Your ODE has no parameters. That's fine, that's an issue on our end to make the methods robust to not having any. Most of the time people do have parameters, so this is a less tested area, though it is tested for many cases:

https://github.com/SciML/DiffEqSensitivity.jl/blob/master/test/null_parameters.jl

How would I go about forcing forward mode? Using ForwardSensisitivity or ForwardDiffSensitivity? If so, check my last comment below.

It'll do so automatically now, as of this week. After seeing your code, I realized we should just make a smart polyalgorithm solve your problem so that you don't have to do any work here.

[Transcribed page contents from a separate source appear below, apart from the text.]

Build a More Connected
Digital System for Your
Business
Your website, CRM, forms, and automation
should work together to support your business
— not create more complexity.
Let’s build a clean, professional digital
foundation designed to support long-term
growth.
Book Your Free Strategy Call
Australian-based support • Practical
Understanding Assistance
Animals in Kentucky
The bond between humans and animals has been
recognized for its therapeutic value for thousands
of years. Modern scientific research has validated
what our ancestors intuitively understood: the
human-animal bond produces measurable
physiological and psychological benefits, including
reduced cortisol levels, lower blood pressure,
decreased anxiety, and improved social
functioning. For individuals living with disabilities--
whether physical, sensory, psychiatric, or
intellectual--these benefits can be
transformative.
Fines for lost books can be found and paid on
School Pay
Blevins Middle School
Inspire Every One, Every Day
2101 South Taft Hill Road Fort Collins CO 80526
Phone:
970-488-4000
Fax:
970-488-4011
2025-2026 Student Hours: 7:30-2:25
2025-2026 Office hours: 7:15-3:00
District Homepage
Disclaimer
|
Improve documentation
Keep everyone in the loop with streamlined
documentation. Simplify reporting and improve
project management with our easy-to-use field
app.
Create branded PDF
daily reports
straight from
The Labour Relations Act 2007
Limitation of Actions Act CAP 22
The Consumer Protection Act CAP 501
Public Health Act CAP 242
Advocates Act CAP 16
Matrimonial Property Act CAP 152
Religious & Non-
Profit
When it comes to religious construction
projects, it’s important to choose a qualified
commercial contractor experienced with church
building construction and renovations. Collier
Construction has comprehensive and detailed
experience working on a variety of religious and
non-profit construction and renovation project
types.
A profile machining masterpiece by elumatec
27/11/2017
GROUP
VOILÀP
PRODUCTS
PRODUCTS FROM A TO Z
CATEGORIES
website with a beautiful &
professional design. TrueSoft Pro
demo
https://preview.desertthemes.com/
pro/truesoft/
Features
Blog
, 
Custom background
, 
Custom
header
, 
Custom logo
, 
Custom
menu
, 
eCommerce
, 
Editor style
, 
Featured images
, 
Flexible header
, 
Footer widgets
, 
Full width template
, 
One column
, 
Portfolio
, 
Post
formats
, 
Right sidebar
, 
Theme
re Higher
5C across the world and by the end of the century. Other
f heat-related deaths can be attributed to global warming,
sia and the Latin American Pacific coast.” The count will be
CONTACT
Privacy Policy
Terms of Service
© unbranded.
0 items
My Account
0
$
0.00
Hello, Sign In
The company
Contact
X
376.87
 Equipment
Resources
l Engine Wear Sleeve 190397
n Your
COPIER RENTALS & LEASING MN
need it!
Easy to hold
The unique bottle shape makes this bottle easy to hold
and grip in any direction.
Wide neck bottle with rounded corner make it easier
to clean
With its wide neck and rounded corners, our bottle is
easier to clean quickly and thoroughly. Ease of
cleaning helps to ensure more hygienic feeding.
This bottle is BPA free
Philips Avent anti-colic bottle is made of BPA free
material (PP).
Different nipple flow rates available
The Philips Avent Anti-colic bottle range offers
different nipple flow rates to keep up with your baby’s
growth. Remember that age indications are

I'm not sure if it makes sense (I don't fully understand the adjoint method), but you might want to run the code above (with the change you suggested) with different sensitivity algorithms as indicated below, since you might uncover some other "tricky untested edge cases". Only in the first three cases I was able to run the code without errors

Yes. The thing is that only BacksolveAdjoint, ForwardDiffSensitivity, and QuadratureAdjoint make sense when you have no parameters: InterpolatingAdjoint is strictly worse than QuadratureAdjoint for that case. So the default algorithm knows to avoid it, and I guess we never tested what happens if a user specifically asks for it in this case. Turns out it fails, so we should have a better behavior here (likely: automatically switch to QuadratureAdjoint). For ForwardSensitivity it's a known issue we need to work on. ForwardDiffSensitivity I just fixed this week. ReverseDiffAdjoint and TrackerAdjoint were unknown issues we should clean up, and those would be quick to fix.

adolfocorreia commented 3 years ago

Once again, thanks for your feedback! Things are clearer to me now. I'm glad I could help you identify these unknown problematic scenarios and improve the library. Keep up the good work!